Due spettri della globalizzazione: lo strapotere dei brand, dei grandi loghi e l’omologazione culturale. […]
Seconda critica: i grandi brand si sono impossessati dell’immaginario collettivo, lo gestiscono a loro piacimento e trasformano gli individui in consumatori lobotomizzati. […]Ma, ancora una volta, conviene chiedersi: è davvero così? […] Noi pensiamo le cose peggiori dei grandi brand eppure ce ne serviamo senza nessun problema. […] È abbastanza nomale che ci appaia come un mondo sostanzialmente libero, una specie di giostra su cui saliamo quando vogliamo, scendiamo quando vogliamo, saliamo pensando Che boiata, scendiamo pensando Torno domani. Dobbiamo concludere che siamo ormai così lobotomizzati da non capire più niente? […] I fatti sono che quando comprate una scarpa della Nike pagate centomila lire per pagare il nome e cinquantamila per comprare la scarpa. […] Comprate un mondo. Gente libera che corre, quasi sempre bella, tendenzialmente elastica come Michael Jordan, comunque molto moderna. Voi in quel mondo. Con centocinquantamila lire. Se vi sembra un gesto infantile o idiota, allora pensate a questo. Andate a concerto. Beethoven. Musica di Beethoven. Avete pagato il biglietto. Cosa avete comprato? Un po’ di musica? No, un mondo. Un brand. Beethoven è un brand costruito nel tempo sulla figura di un genio sordo e ribelle, alimentato da due generazioni di musicisti romantici che ne hanno creato il mito. Da lui discende, direttamente, un brand ancora più potente: la musica classica. Un mondo. Voi non avete comprato un po’ di musica: nel prezzo c’è anche l’ingresso a una certa visione del mondo, la fiducia in una qualche dimensione spirituale dell’umano, la magia di un provvisorio ritorno al passato, la bellezza e il silenzio della sala da concerto, la gente che vi sta attorno, l’iscrizione a un club piuttosto riservato e tendenzialmente selettivo. Avete affittato un mondo. Per abitarlo. […]

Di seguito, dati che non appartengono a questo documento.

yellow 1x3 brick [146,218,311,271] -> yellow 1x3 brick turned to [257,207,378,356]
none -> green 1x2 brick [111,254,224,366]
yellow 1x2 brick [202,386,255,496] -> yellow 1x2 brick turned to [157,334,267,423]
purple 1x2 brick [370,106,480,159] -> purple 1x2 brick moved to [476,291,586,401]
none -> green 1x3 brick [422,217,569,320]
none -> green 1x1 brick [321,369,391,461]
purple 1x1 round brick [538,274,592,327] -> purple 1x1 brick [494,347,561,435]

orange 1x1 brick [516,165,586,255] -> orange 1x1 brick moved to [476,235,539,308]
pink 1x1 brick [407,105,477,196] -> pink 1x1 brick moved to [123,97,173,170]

Posso fare un altro esempio scomodo?L’omologazione culturale. è vero che la globalizzazione porta a un mondo monoculturale, coagulato sull’asse di una medietà tendente al basso? Probabilmente è vero. Se dovete fare un film che, assurdamente, deve piacere a tutto il pianeta (è esattamente quello che fanno a Hollywood) dovete procedere per stereotipi accessibili a tutti, dovete essere chiari fino all’idiozia, dovete parlare un linguaggio universale, dovete sintetizzare e semplificare fino all’assurdo. […] Detto questo, adesso provate a pensare. Omero. Iliade e Odissea . […] Capolavori altissimi, si dice. Lo specchio esatto di una grande civiltà. Giusto.

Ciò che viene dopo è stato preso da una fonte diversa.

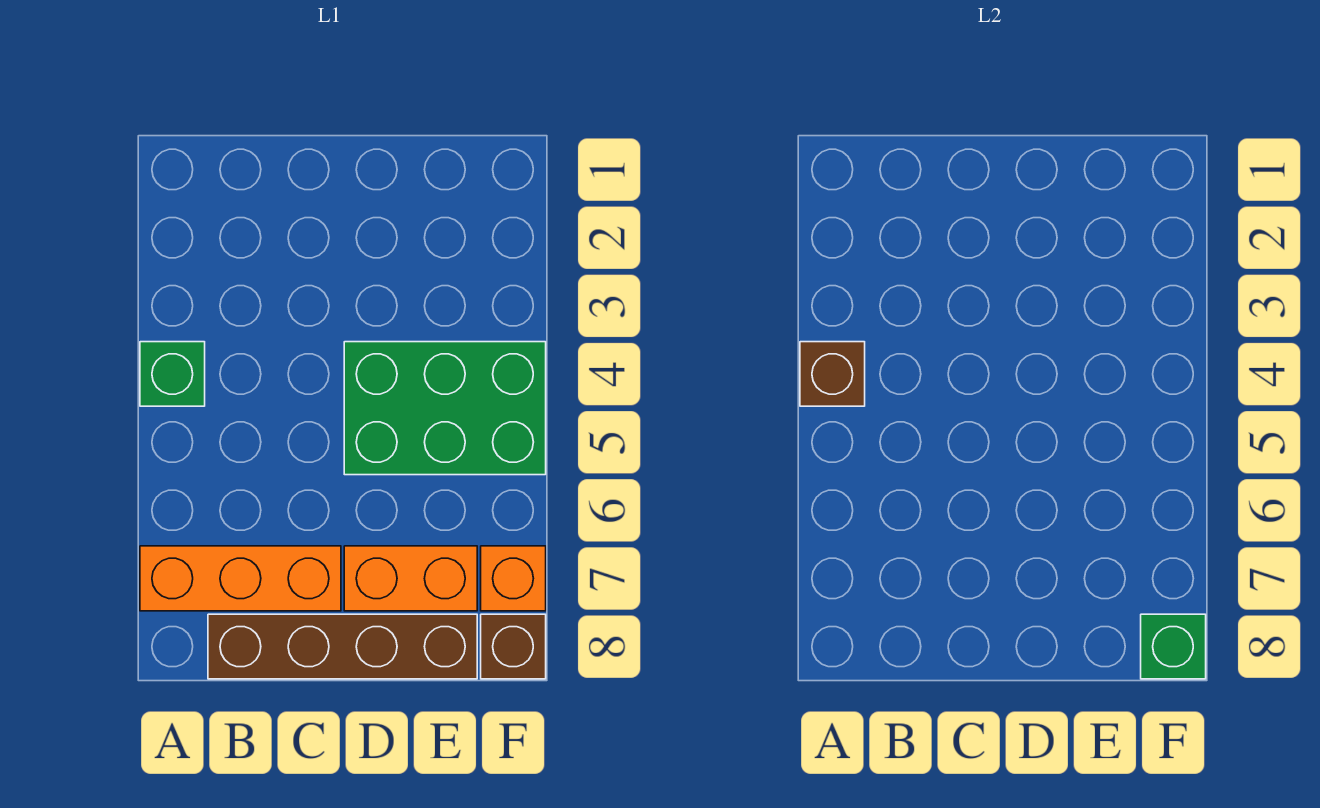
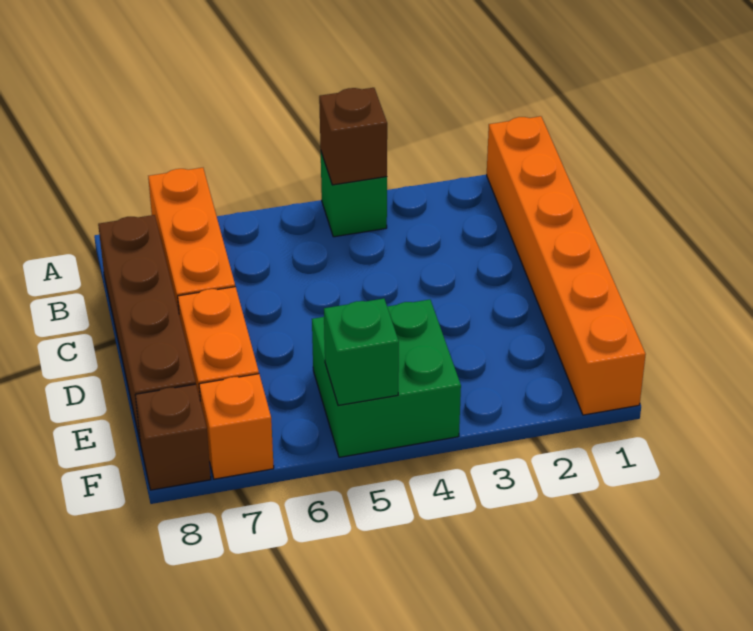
none -> orange 1x6 brick [487,116,646,415]
green 2x3 brick [344,342,546,475] -> green 2x2 brick [312,300,461,457]
green 1x1 brick [1141,614,1206,679] -> green 1x1 brick moved to [324,299,399,406]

Ma a che prezzo? Pensateci.
Se dovete raccontare l’Uomo Greco, è chiaro che dovete innanzitutto produrlo, prendendo l’infinita varietà e ricchezza degli uomini greci e riassumendola, semplificandola, sintetizzandola in un unico modello tipico. Quel che ottenete alla fine è qualcosa di molto efficace ma irrimediabilmente riduttivo. […] La Grecia era piena di Greci che in omero non ci sono, come il mondo è pieno di gente che nei film di Hollywood non è prevista. Omero è la cultura dei vincenti, dei più, di quelli che avevano avuto successo. Rassegnatevi: Omero era gli americani. Questo non ci impedisce di considerare, a ragione, l’ Iliade un capolavoro, e l’Odissea uno dei pilastri dell’immaginario occidentale. […]

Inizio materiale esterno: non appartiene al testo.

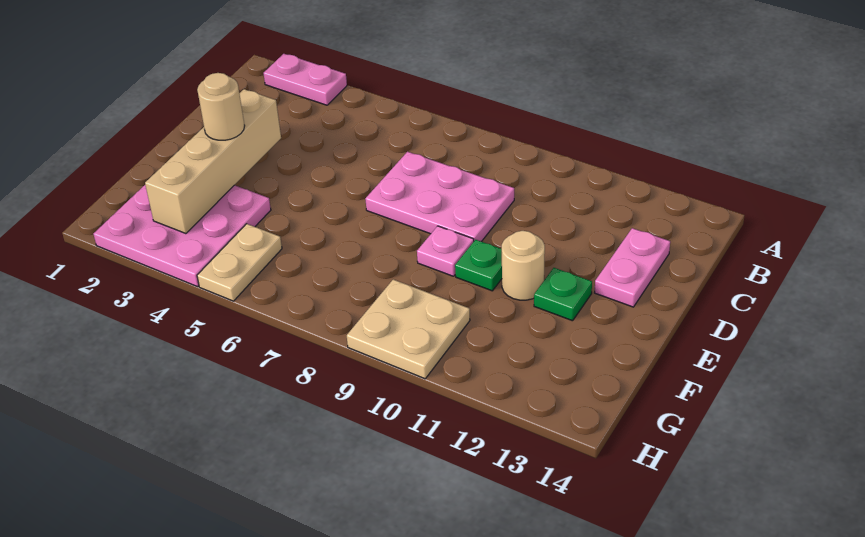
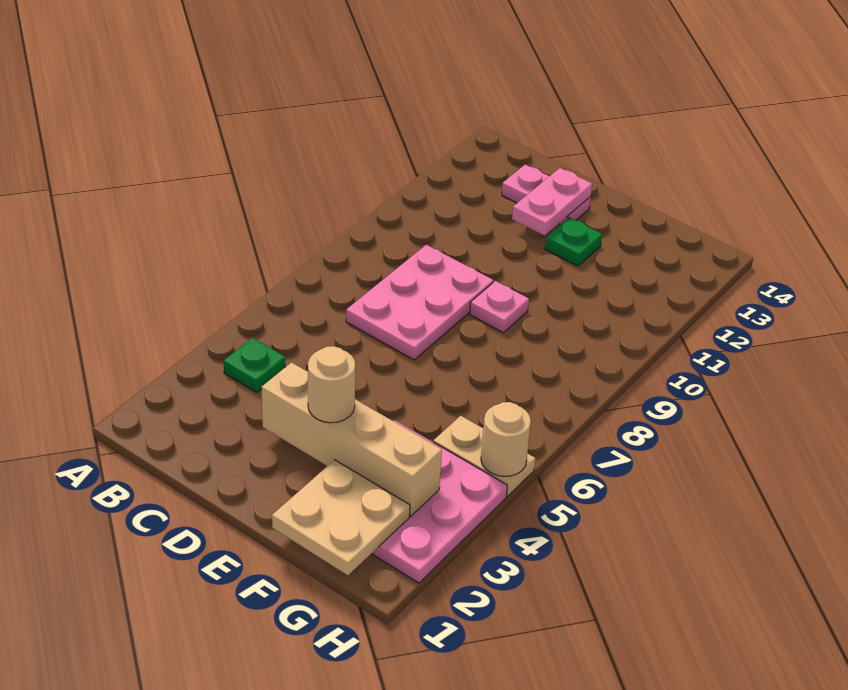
pink 1x2 plate [264,54,347,105] -> pink 1x2 plate moved to [512,168,592,235]
green 1x1 plate [455,240,502,291] -> green 1x1 plate moved to [224,338,285,392]
tan 1x1 round brick [502,231,545,300] -> tan 1x1 round brick moved to [481,402,531,476]
tan 2x2 plate [347,279,470,379] -> tan 2x2 plate moved to [272,460,410,575]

Accusare la globalizzazione di contrarre la libertà collettiva, riducendo la complessità del mondo a pochi modelli riassuntivi, è un modo di partire da premesse vere per arrivare a conclusioni false. È vero che la globalizzazione tende a muoversi in quel modo, ma non è vero che la cosa, in sé e per sé, sia da demonizzare. La storia dell’Occidente è, in definitiva, la storia di analoghe compressioni della libertà collettiva. […] E la musica classica? Il linguaggio armonico di Mozart, confrontato con quello di un polifonista fiammingo del Cinquecento, suona come una semplificazione da asilo infantile: ma senza quella assurda contrazione delle possibilità espressive, non sarebbero mai riusciti a coniare un linguaggio abbastanza semplice da parlare a tutti e abbastanza compatto da sostenere il peso di quello che avevano in mente.
(A. Baricco “Next. Piccolo libro sulla globalizzazione e sul mondo che verrà”, 2002)
Vi ricordiamo che gli spunti pubblicati non vogliono essere in alcun modo un indirizzo di elaborazione, ma solo uno stimolo alla riflessione.